De eerste lijn betreft de individuele leden van de Staten­Generaal, de afgevaardigden van de zeven gewesten die zes dagen per week bij elkaar kwamen op het Binnenhof om te vergaderen en besluiten te nemen. Wie waren zij? Wat waren hun belangen met betrekking tot de slavenhandel en slavernij in de koloniën? Waren ze daar zelf direct bij betrokken, financieel of anderszins? Of onderhielden ze nauwe relaties met anderen met koloniale belangen, zoals bewindhebbers of aandeelhouders van de voc en wic ?

De samenstelling van de Staten­Generaal wisselde, en in de praktijk had niet iedere afgevaardigde evenveel invloed op de besluitvorming. Konden leden met koloniale belangen of connecties daarbij hun wil doordrukken, of juist niet?

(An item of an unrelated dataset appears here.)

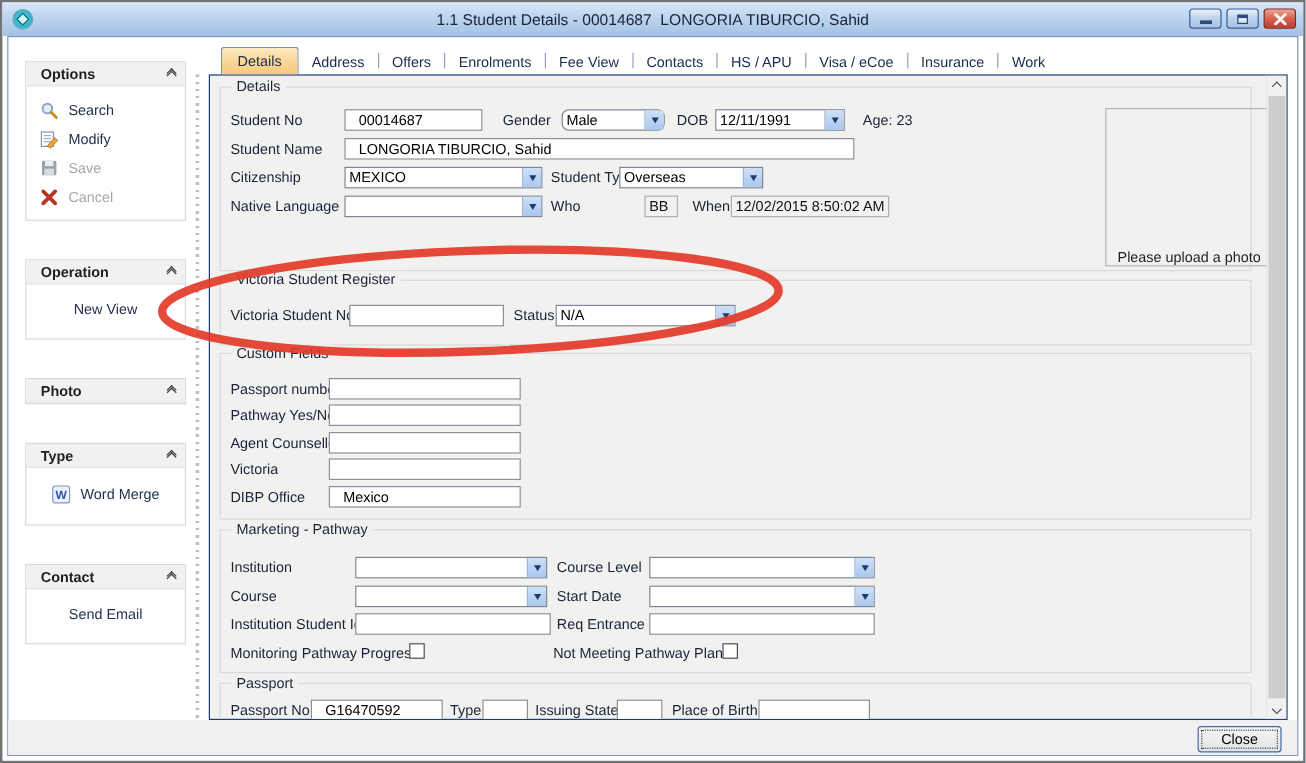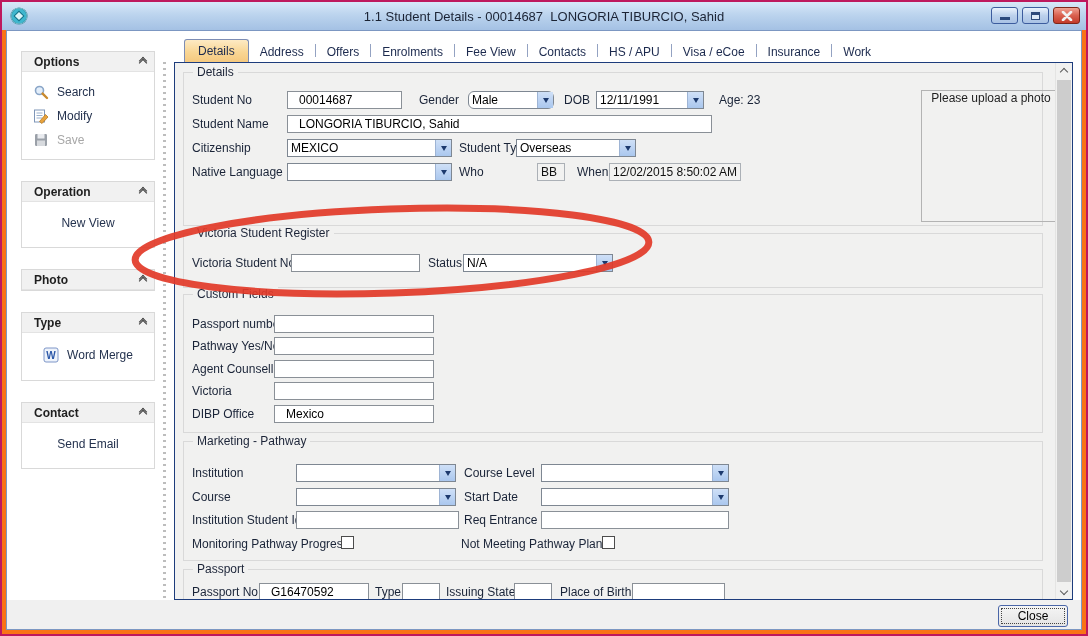"1.1 Student Details - 00014687" .window { background: #f97316 -> #ffffff; border: 2px solid #be185d -> 2px solid #737373 }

Met de tweede lijn kan het onderzoek een laag dieper graven om de Staten­Generaal niet alleen als verzameling individuen te analyseren maar ook als een op zichzelf staand instituut. Hoe ontwikkelden de StatenGeneraal zich als centraal overheidsorgaan en wat was daarbij de rol van koloniale politiek, specifiek de besluitvorming rond slavernij? Versterkte het optreden van de Staten­Generaal met betrekking tot slavernij en slavenhandel de eigen positie binnen de machtsstructuur van de Nederlandse Republiek? Verstevigde of verzwakte dit de nationale soevereiniteitsaanspraken van de centrale overheid? Of met andere woorden: welke rol speelde de slavernijgeschiedenis in de uiteindelijke ontwikkeling van een Nederlandse eenheidsstaat?

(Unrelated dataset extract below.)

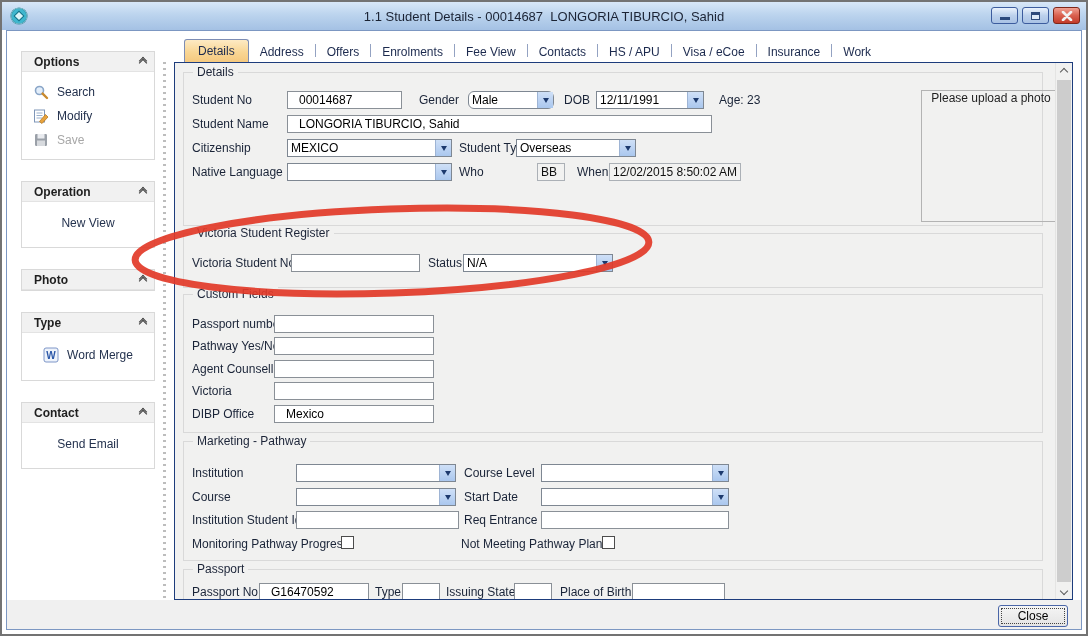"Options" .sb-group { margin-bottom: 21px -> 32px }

De derde lijn ten slotte leidt naar de ideologische achtergrond van het Nederlandse slavernijverleden door de ideeën en visies bloot te leggen die ten grondslag lagen aan het optreden van de Staten­Generaal. Wat was de terminologie die de leden van de Staten­Generaal gebruikten bij hun besluitvorming en welke invulling gaven ze daaraan? Wat bedoelden ze met concepten als slavernij en vrijheid, en hadden die begrippen voor hen een verschillende betekenis in de Nederlandse en in de koloniale context?

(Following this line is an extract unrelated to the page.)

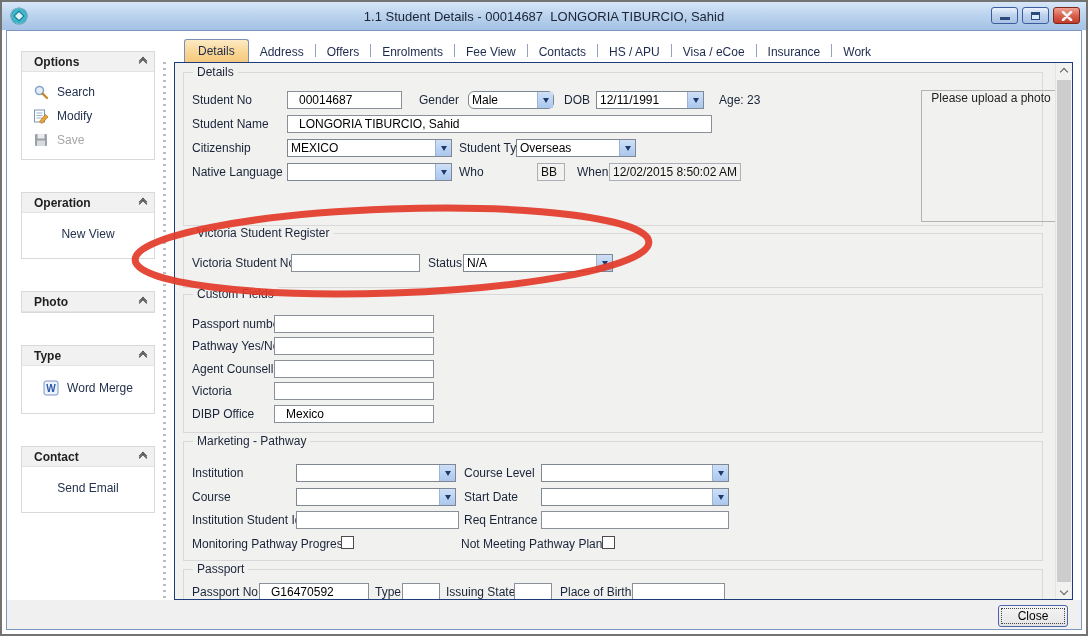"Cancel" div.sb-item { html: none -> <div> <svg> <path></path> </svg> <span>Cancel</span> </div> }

Door in detail na te gaan in welke discussies de Staten­Generaal zich mengden, welke argumenten ze gebruikten en welke inhoudelijke en conceptuele verschuivingen daarbij optraden gedurende de zeventiende en achttiende eeuw kan de ideologische legitimering van Nederlandse slavenhandel en slavernij verder in kaart worden gebracht. In die analyse ligt ook de sleutel voor de onderliggende paradox van de Republiek der Verenigde Nederlanden: een staat die, zoals de Staten­Generaal benadrukten in het Plakkaat van Verlatinghe, tot stand kwam uit verzet tegen politieke slavernij – om vervolgens uit te groeien tot koloniale macht die wereldwijd slavernij bevorderde.